Exhibit Hall | Forum 2
Purpose: Data-driven deep learning (DL)-based auto-segmentation models have been widely investigated to improve clinical efficiency. Training/testing data distributions must be consistent during model development and initial deployment to ensure a reasonable model performance. However, sometime after the model deployment, various factors may affect data distribution, causing decay of the model performance, such as newly introduced imaging platforms or protocols. This work is to investigate the robustness of DL models along the longitudinal direction and dissect potential influence factors to facilitate its clinical deployment.
Methods: In this study, we used four clinical-relevant organs-at-risk (OARs) associated with prostate cancer as the testbed, i.e., femoral heads, bladder, rectum, and prostate. Specifically, we first collected and curated 907 patients’ data from 2006 to 2021, then split them into 120/29 patients for training/validation (2006-2011), and 758 patients for testing (2012-2021), respectively. We then built a U-Net type DL model to predict the contours of the OARs. We used Dice coefficients (DSC) to quantify contour quality. We proposed to employ the moving average curve of DSC in the longitudinal direction to visualize the trend of the model’s performance, based on which, we further proposed to use the min/max performance gap to quantify the robustness of the model’s performance. Since physicians’ contouring style might be one of the significant potential influence factors, we further dissected its impact on the models’ performance.

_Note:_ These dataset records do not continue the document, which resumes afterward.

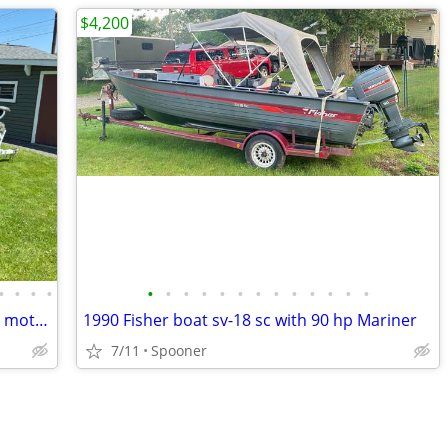
$4,200
•
•
•
•
•
•
•
•
•
•
•
•
•
•
•
•
•
14' Northland boat with 25 Horsepower motor(reduced Price)
1990 Fisher boat sv-18 sc with 90 hp Mariner
7/11
Spooner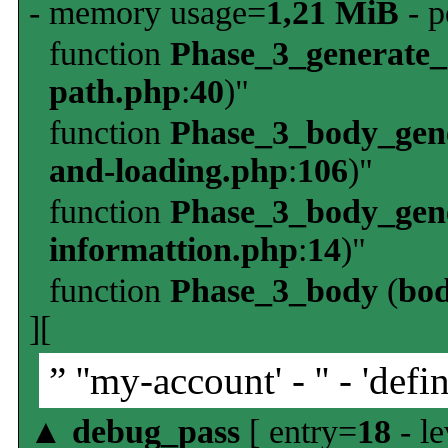
- memory usage=
1,21 MiB
- p
function
Phase_3_generate
path.php
:
40
)"
function
Phase_3_body_gene
and-loading.php
:
106
)"
function
Phase_3_body_gene
informattion.php
:
14
)"
function
Phase_3_body
(
bo
][
” ''my-account' - '' - 'defin
▲
debug_pass
[ entry=
18
- le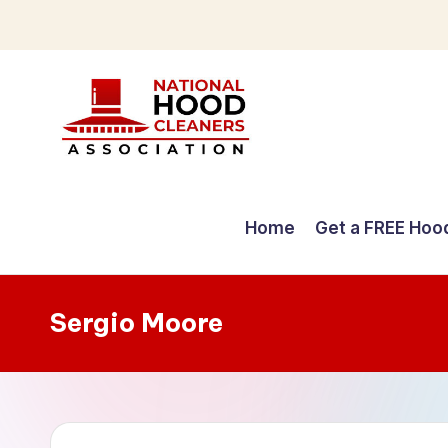
Skip
to
content
C
o
Home
Get a FREE Hoo
m
p
Sergio Moore
r
e
h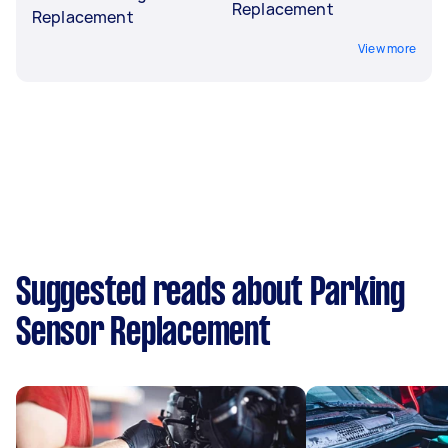
Replacement
Replacement
View more
Suggested reads about Parking
Sensor Replacement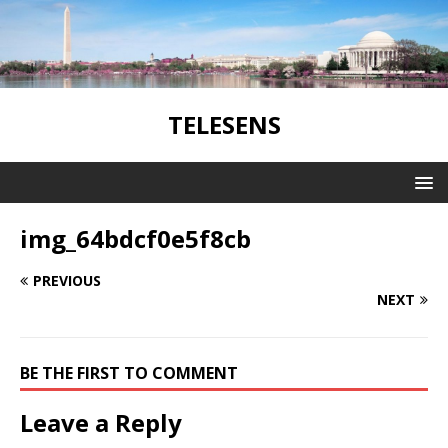
TELESENS
img_64bdcf0e5f8cb
PREVIOUS
NEXT
BE THE FIRST TO COMMENT
Leave a Reply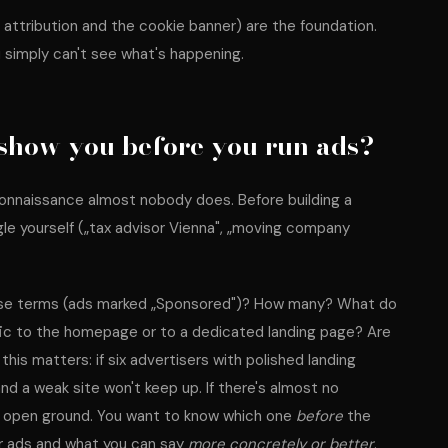
d attribution and the cookie banner) are the foundation.
 simply can't see what's happening.
show you before you run ads?
econnaissance almost nobody does. Before building a
e yourself („tax advisor Vienna", „moving company
ese terms (ads marked „Sponsored")? How many? What do
fic to the homepage or to a dedicated landing page? Are
this matters: if six advertisers with polished landing
and a weak site won't keep up. If there's almost no
 or open ground. You want to know which one
before
the
r ads and what you can say
more concretely or better
.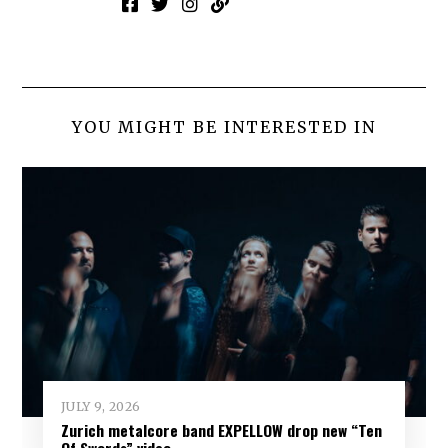
YOU MIGHT BE INTERESTED IN
JULY 9, 2026
Zurich metalcore band EXPELLOW drop new “Ten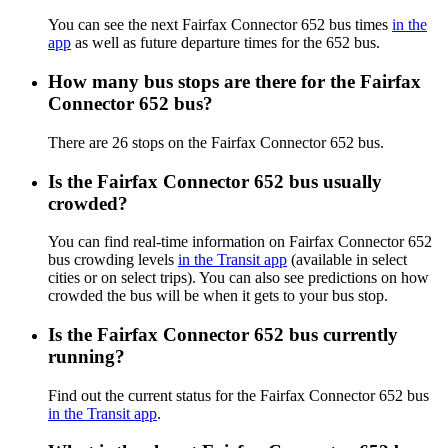
You can see the next Fairfax Connector 652 bus times
in the
app
as well as future departure times for the 652 bus.
How many bus stops are there for the Fairfax
Connector 652 bus?
There are 26 stops on the Fairfax Connector 652 bus.
Is the Fairfax Connector 652 bus usually
crowded?
You can find real-time information on Fairfax Connector 652
bus crowding levels
in the Transit app
(available in select
cities or on select trips). You can also see predictions on how
crowded the bus will be when it gets to your bus stop.
Is the Fairfax Connector 652 bus currently
running?
Find out the current status for the Fairfax Connector 652 bus
in the Transit app
.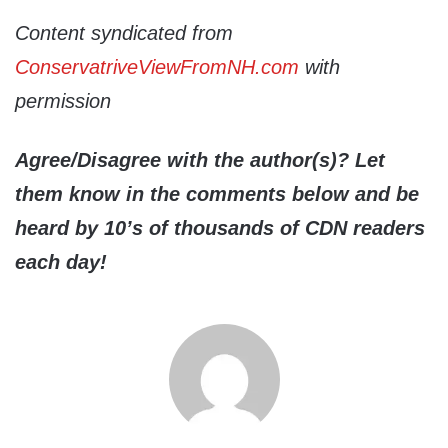
Content syndicated from
ConservatriveViewFromNH.com
with
permission
Agree/Disagree with the author(s)? Let
them know in the comments below and be
heard by 10’s of thousands of CDN readers
each day!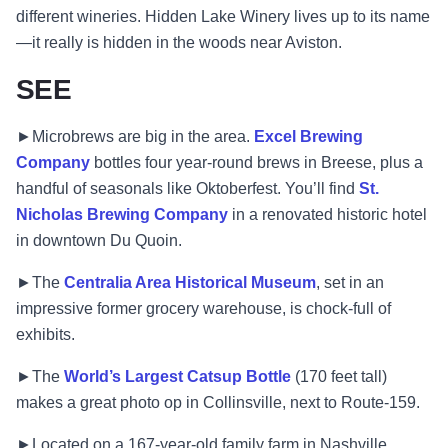
different wineries. Hidden Lake Winery lives up to its name
—it really is hidden in the woods near Aviston.
SEE
►Microbrews are big in the area.
Excel Brewing
Company
bottles four year-round brews in Breese, plus a
handful of seasonals like Oktoberfest. You’ll find
St.
Nicholas Brewing Company
in a renovated historic hotel
in downtown Du Quoin.
►The
Centralia Area Historical Museum
, set in an
impressive former grocery warehouse, is chock-full of
exhibits.
►The
World’s Largest Catsup Bottle
(170 feet tall)
makes a great photo op in Collinsville, next to Route-159.
►Located on a 167-year-old family farm in Nashville,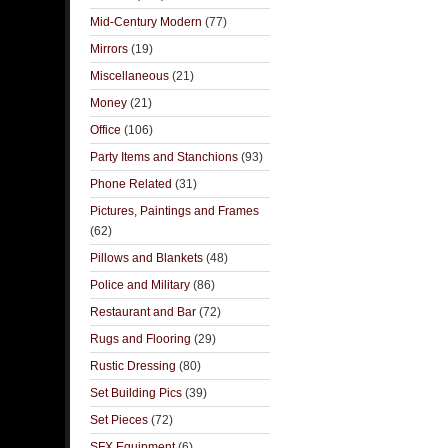
Mid-Century Modern
(77)
Mirrors
(19)
Miscellaneous
(21)
Money
(21)
Office
(106)
Party Items and Stanchions
(93)
Phone Related
(31)
Pictures, Paintings and Frames
(62)
Pillows and Blankets
(48)
Police and Military
(86)
Restaurant and Bar
(72)
Rugs and Flooring
(29)
Rustic Dressing
(80)
Set Building Pics
(39)
Set Pieces
(72)
SFX Equipment
(6)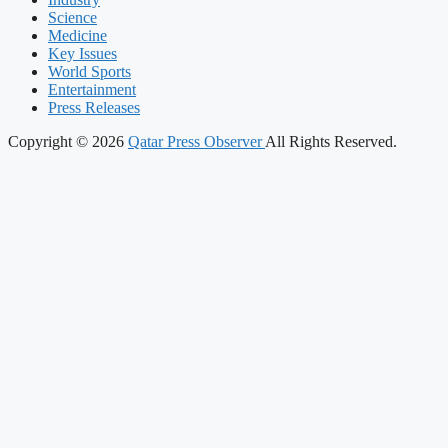
Science
Medicine
Key Issues
World Sports
Entertainment
Press Releases
Copyright © 2026
Qatar Press Observer
All Rights Reserved.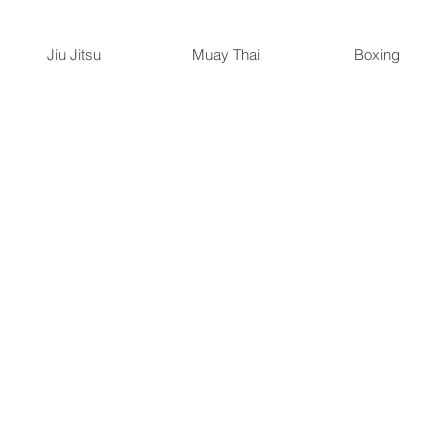
Jiu Jitsu
Muay Thai
Boxing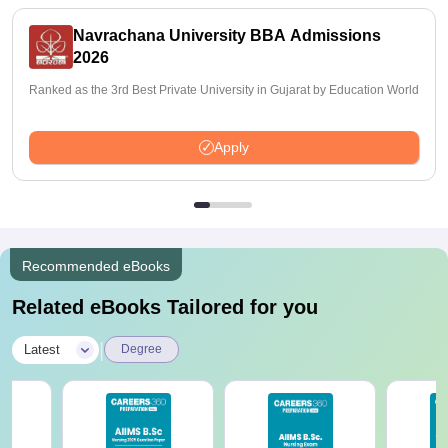
Navrachana University BBA Admissions
2026
Ranked as the 3rd Best Private University in Gujarat by Education World
Apply
Recommended eBooks
Related eBooks Tailored for you
|
Latest
Degree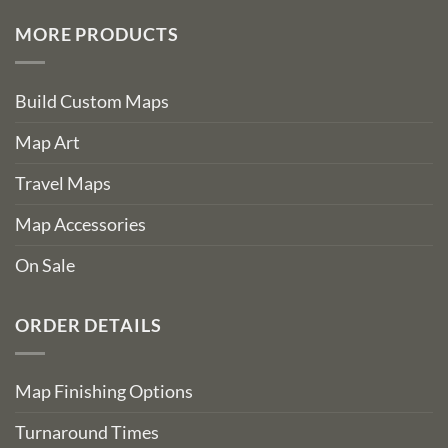
MORE PRODUCTS
Build Custom Maps
Map Art
Travel Maps
Map Accessories
On Sale
ORDER DETAILS
Map Finishing Options
Turnaround Times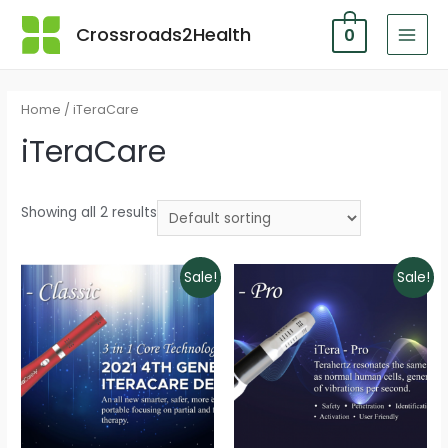
Skip
Crossroads2Health
0
to
MAI
content
MEN
Home
/ iTeraCare
iTeraCare
Showing all 2 results
Sale!
Sale!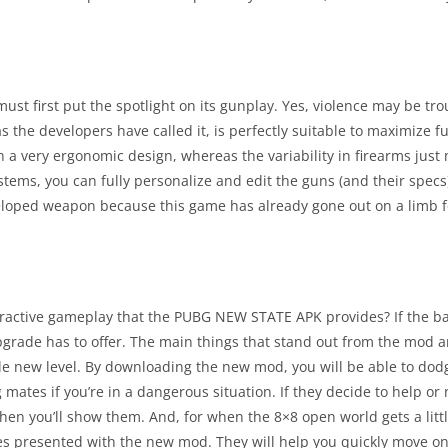
 first put the spotlight on its gunplay. Yes, violence may be trou
the developers have called it, is perfectly suitable to maximize f
n a very ergonomic design, whereas the variability in firearms just
ems, you can fully personalize and edit the guns (and their specs
loped weapon because this game has already gone out on a limb fo
nteractive gameplay that the PUBG NEW STATE APK provides? If the 
upgrade has to offer. The main things that stand out from the mod 
ole new level. By downloading the new mod, you will be able to do
 mates if you’re in a dangerous situation. If they decide to help or n
 Then you’ll show them. And, for when the 8×8 open world gets a litt
s presented with the new mod. They will help you quickly move on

Results: We observed a strong model performance oscillation with an overall decreasing trend in the longitudinal direction. The min/max performance gaps are 0.063 (prostate), 0.056 (femoral heads), 0.032 (rectum) and 0.010 (bladder), respectively. The model produced higher contour quality right after the model deployment.
Conclusion: Initial performance analysis shows that performance of the DL models may decay with time after the clinical implementation, suggesting continuous model QA and updating may be required for robust clinical deployment.